Table S4 should be moved into the manuscript.

Author Response

Reviewer 2

The authors replied to all of my concerns in an adequate way. The revision resulted in new information, which is, that C5b-9 does not add any significant value compared to traditional risk factors for progression of IgAN, so – in a more stringent manner – it is not such a promising biomarker candidate, but rather an interesting finding. Furthermore, as discussed with Reviewer 1, this study is underpowered.

These new findings should result in some changes to the manuscript. Now, it is more an exploratory study and not so much late-breaking-news regarding a new biomarker. This should be mirrored by the wording.

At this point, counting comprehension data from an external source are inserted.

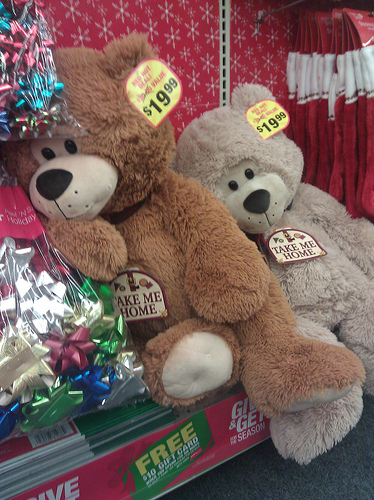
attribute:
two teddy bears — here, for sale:
[11, 27, 370, 458]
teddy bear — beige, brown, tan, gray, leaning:
[158, 74, 373, 463]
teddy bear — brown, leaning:
[11, 34, 369, 430]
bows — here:
[12, 261, 108, 388]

We thank you for the effort and time in evaluating our manuscript. We agree with your opinion.

Title: Please change to Urinary C5b-9 as a Prognostic Marker in IgA Nephropathy

Thank you for your insightful comment. As you suggested, we changed the title to Urinary C5b-9 as a Prognostic Marker in IgA Nephropathy.

Abstract: Include information that uC5b-9 was not better than hypertension and proteinuria and eGFR; as a conclusion: Further studies are needed, currently uC5b-9 is not a promising biomarker.

Thank you for your comment. We have incorporated a description of this issue in the abstract.

Abstract, page 1, line 24:

“Baseline urinary C5b-9 level was not significant independent factor that could predict the treatment response in logistic regression analyses (odds ratio 0.997; 95% confidence interval, 0.993 to 1.000; p = 0.078).”

Abstract, page 1, line 26:

“Currently urinary C5b-9 is not a promising prognostic biomarker for IgAN, and further studies are needed.”

Table S4 should be moved into the manuscript.

Thank you for your comment. In accordance with your suggestion, we changed Table S4 to Table 3 and showed it in the manuscript.

Results 3.4, page 6, line 214:

“Based on logistic regression analyses between the prognostic value of baseline corrected C5b-9 levels with those of traditional prognostic markers, including eGFR, proteinuria, and hypertension, no statistically significant independent factors could be identified that could predict the treatment response (Table 3).”